As you research becoming a gestational carrier, you probably have a lot of questions. But, as you find out more about the different gestational surrogate requirements you’ll have to meet to help an intended parent, you may be overwhelmed — or even annoyed — at the steps ahead of you.
So, you may ask: “Why are there surrogate mother requirements? Why can’t any woman who wants to be a surrogate help someone else become a parent?”
We admire your desire to help create a family; it’s a characteristic that all the best gestational surrogates share. However, before you can become a surrogate and help an intended parent, you need to understand all the nuances of the surrogacy process. That starts with the reasoning behind surrogate requirements.
In short, setting requirements for becoming a surrogate mother is a kind of insurance policy. It allows all parties to move forward with the surrogacy process with a sense of security. Surrogacy can be complicated and it comes with risks; going blind into the process can put parties in physical, emotional and financial danger.

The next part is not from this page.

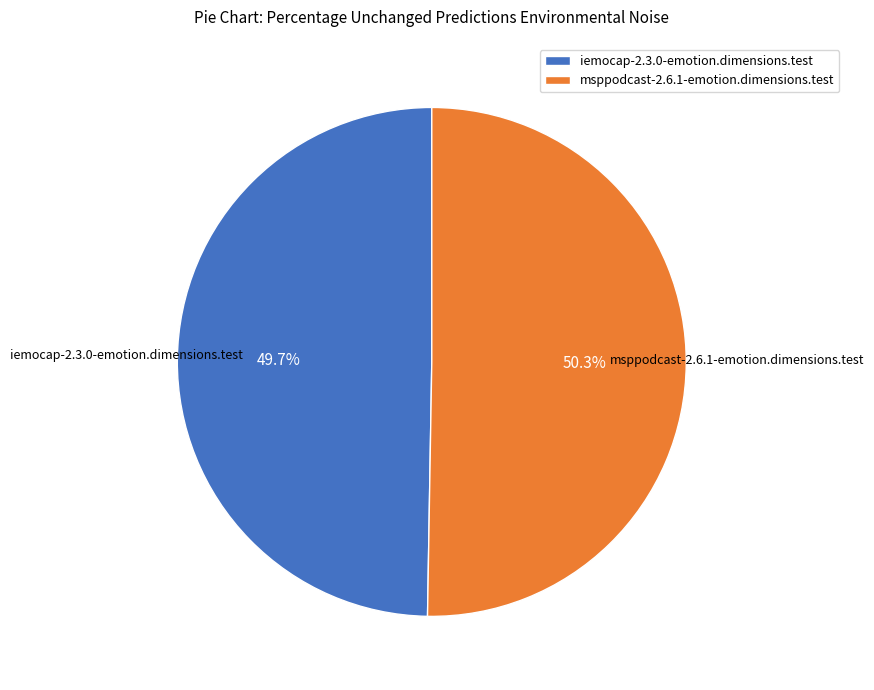

To the nearest percent, what is the combined percentage of msppodcast-2.6.1-emotion.dimensions.test and iemocap-2.3.0-emotion.dimensions.test?

100%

While it may be annoying at times to go through all the requirements to be a gestational surrogate, it is well worth it — not just for yourself as a prospective surrogate but for everyone you will work with along the way.
The best way to learn more about what is required to be a surrogate mother is by contacting a surrogacy professional. They can answer all of your questions about becoming a surrogate and help you understand why they set the requirements they do.
In the meantime, know this: Gestational surrogate mother requirements serve a few very important purposes, as outlined below.
1. To Protect a Gestational Carrier
First and foremost, surrogate mother requirements exist to protect you as a gestational carrier. A gestational pregnancy comes with all the same risks and challenges as a pregnancy of your own, as well as the risks of the embryo transfer process. If you are thinking of being a surrogate, you must meet certain requirements for surrogate mothers to ensure that you can safely pursue this path.
The most important role of gestational surrogate requirements is to protect your physical wellbeing during the process. That’s why all prospective surrogates must be of good health, be within a certain age range, and have already had a successful pregnancy. Surrogacy professionals have determined that these are the best indicators of future surrogacy success, so they’re non-negotiables if you wish to take this path.
The requirements to be a surrogate mother also include a psychological screening. You and your spouse will meet with a mental health professional to go over how you may feel during surrogacy, the extra stresses and responsibilities that may come with this journey, and more. This step will help your entire family prepare for the ups and downs of surrogacy and help you have as positive an experience as possible.
Yes — what is required to be a surrogate mother can be extensive, but it ultimately is responsible for ensuring your physical and emotional safety during the year or so moving forward.
2. To Protect Intended Parents
Many intended parents come to gestational surrogacy after months or years spent pursuing other infertility treatments. Surrogacy is often their last chance to have a genetically related child, so they want the best chances of succeeding in this journey.
Gestational surrogacy requirements for surrogate mothers make sure that intended parents have the best shot possible at a child. These requirements confirm that a prospective surrogate can safely and successfully carry a child to term. And that’s exactly what intended parents are looking for. Knowing that a prospective surrogate is medically screened prior to an embryo transfer makes it more likely that transfer will lead to a successful pregnancy — and the child the intended parents have been waiting for.
Sometimes, prospective surrogates who don’t meet all the surrogacy candidate requirements try to match with independent intended parents to bypass these guidelines. But remember that intended parents want the best possible odds — so even independent intended parents will require you to meet these qualifications before moving forward.
3. To Protect Surrogacy Professionals
Surrogacy agencies, attorneys and clinics want to create the best surrogacy journey possible for all parties involved. But, they can only do that if they are confident in the abilities of a gestational surrogate. For this reason, all surrogacy professionals will need you to meet requirements to be a gestational surrogate before they will move forward with any other steps.
Surrogate mother requirements allow professionals to:
- Avoid legal and emotional complications with both parties along the way
- Adhere to state surrogacy laws
- Tailor your surrogacy journey to your personal situation and needs
- Provide the support that your situation deserves
- And more
Any good surrogacy professional will always be willing to discuss its surrogate requirements and help you understand exactly what purpose those standards serve. In fact, if you’re interested in becoming a surrogate, contacting a surrogacy professional should always be the first thing you do. That way, you can learn more about the process ahead of you to determine whether it’s really the right path for you and your family.
Should you meet the requirements to be a surrogate, you will be well on your way to making someone else’s parenthood dreams come true!